ABSTRACT

Existing DSP techniques are less efficient in terms of accuracy in exon prediction, computational complexity, and convergence performance. Complexity reduction and prediction accuracy, particularly in genomic signal-processing (GSP) applications, have continued to be an extreme research topic. In order to cope with both these problems, several less-complex adaptive techniques have been proposed for exon prediction. We have developed three categories of adaptive algorithms to accomplish this task. They are weight update variants of sign-based least mean square (LMS) algorithms, normalization-based adaptive algorithms, and logarithmic realization of normalized adaptive algorithms. As part of the first category, five algorithms, namely, LMS algorithm, least mean forth (LMF) algorithm, variable step size LMS (VSLMS) algorithm, least mean logarithmic squares (LMLS) algorithm, and least logarithmic absolute difference (LLAD) algorithm along with its signed variants are considered for development of various adaptive exon predictors (AEPs). In GSP, the capability of processing lengthy sequences in multiple iterations is presented by using adaptive techniques, and also their weight coefficients of input sequence can alter based on statistical nature.

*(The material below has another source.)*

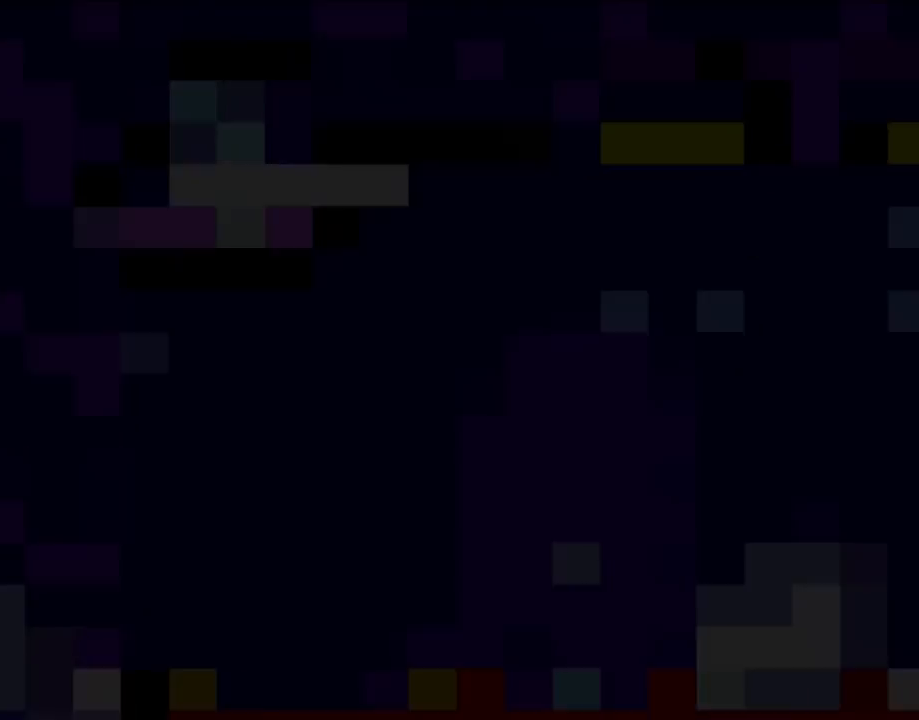
{"buttons": ["Y", "DPAD_RIGHT"], "events": []}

LLAD outperforms the sign algorithm (SA) and also remains vigorous contrary to impulse interferences. Thus, this algorithm significantly improves the convergence performance, improves exon locating ability, and offers less computational complexity than LMS and all other adaptive variants presented in the first category. These techniques are further extended thru linking the sign algorithms like SA, sign regressor algorithm (SRA), and sign-sign algorithm (SSA). All these methods need merely 50% of multiplication computations as in their LMS corresponding versions, thus making them beneficial for practical applications.

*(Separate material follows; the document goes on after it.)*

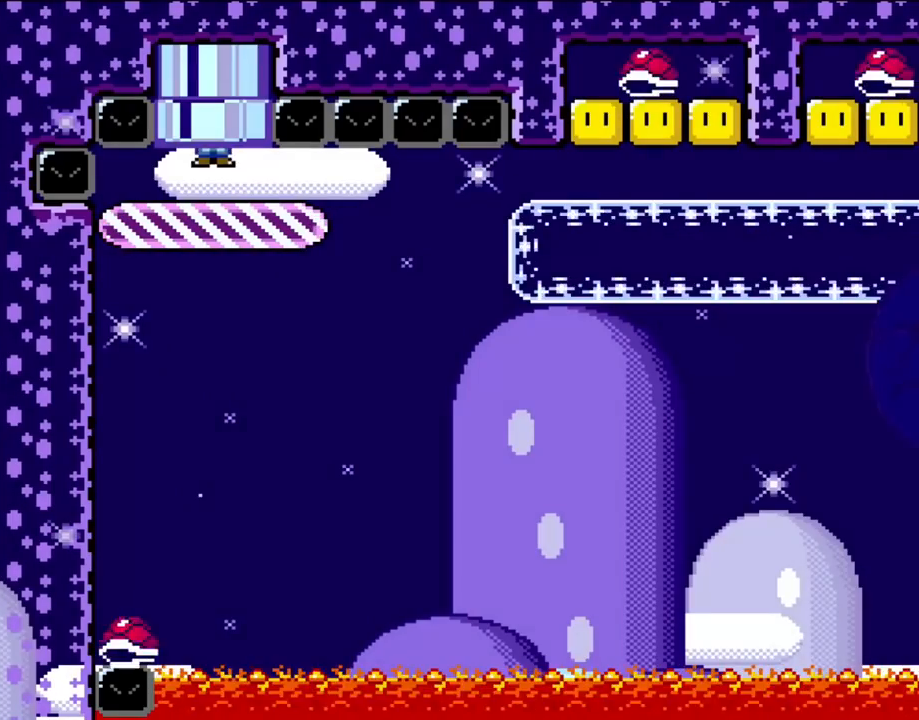
{"buttons": ["Y", "DPAD_RIGHT"], "events": []}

In this chapter, we introduce AEPs designed to predict exon sites in DNA samples using multiple LMS-based adaptive filtering methods. These methods are further expanded to include signed realizations to decrease computational difficulty. This chapter also offers a performance analysis depending on various metrics such as sensitivity, specificity, precision, computational complexity issues, and convergence analysis, in relation to adaptive filtering methods. Also, a detailed discussion on various gene datasets considered for genomic sequence analysis is presented.